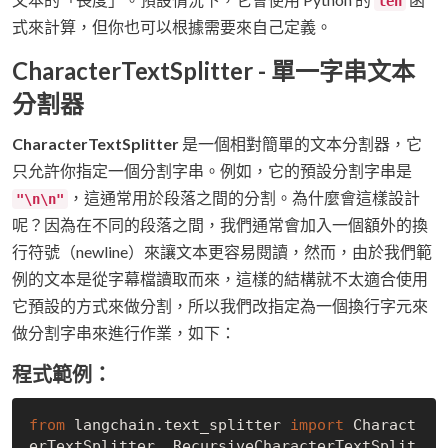
len
式來計算，但你也可以根據需要來自己定義。
CharacterTextSplitter -
單一字串文本
分割器
CharacterTextSplitter
是一個相對簡單的文本分割器，它
只允許你指定一個分割字串。例如，它的預設分割字串是
，這通常用於段落之間的分割。為什麼會這樣設計
"\n\n"
呢？因為在不同的段落之間，我們通常會加入一個額外的換
行符號（newline）來讓文本更容易閱讀，然而，由於我們範
例的文本是從字幕檔讀取而來，這樣的結構就不太適合使用
它預設的方式來做分割，所以我們改指定為一個換行字元來
做分割字串來進行作業，如下：
程式範例：
from
 langchain.text_splitter 
import
 Charact
erTextSplitter, RecursiveCharacterTextSplit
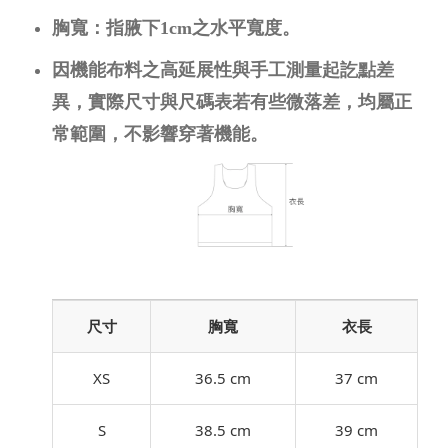
胸寬：指腋下1cm之水平寬度。
因機能布料之高延展性與手工測量起訖點差
異，實際尺寸與尺碼表若有些微落差，均屬正
常範圍，不影響穿著機能。
尺寸
胸寬
衣長
XS
36.5 cm
37 cm
S
38.5 cm
39 cm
###
Render every line of text in the data above as a Markdown table with the columns "Row" and "Line", numbering the rows in order and skipping blank lines. Leave the pictures out of the table.

Result of the exercise —
| Row | Line |
|---|---|
| 1 | len |
| 2 | 式來計算，但你也可以根據需要來自己定義。 |
| 3 | CharacterTextSplitter - |
| 4 | 單一字串文本 |
| 5 | 分割器 |
| 6 | CharacterTextSplitter |
| 7 | 是一個相對簡單的文本分割器，它 |
| 8 | 只允許你指定一個分割字串。例如，它的預設分割字串是 |
| 9 | ，這通常用於段落之間的分割。為什麼會這樣設計 |
| 10 | "\n\n" |
| 11 | 呢？因為在不同的段落之間，我們通常會加入一個額外的換 |
| 12 | 行符號（newline）來讓文本更容易閱讀，然而，由於我們範 |
| 13 | 例的文本是從字幕檔讀取而來，這樣的結構就不太適合使用 |
| 14 | 它預設的方式來做分割，所以我們改指定為一個換行字元來 |
| 15 | 做分割字串來進行作業，如下： |
| 16 | 程式範例： |
| 17 | from |
| 18 |  langchain.text_splitter  |
| 19 | import |
| 20 |  Charact |
| 21 | erTextSplitter, RecursiveCharacterTextSplit |
| 22 | 胸寬：指腋下1cm之水平寬度。 |
| 23 | 因機能布料之高延展性與手工測量起訖點差 |
| 24 | 異，實際尺寸與尺碼表若有些微落差，均屬正 |
| 25 | 常範圍，不影響穿著機能。 |
| 26 | 尺寸 |
| 27 | 胸寬 |
| 28 | 衣長 |
| 29 | XS |
| 30 | 36.5 cm |
| 31 | 37 cm |
| 32 | S |
| 33 | 38.5 cm |
| 34 | 39 cm |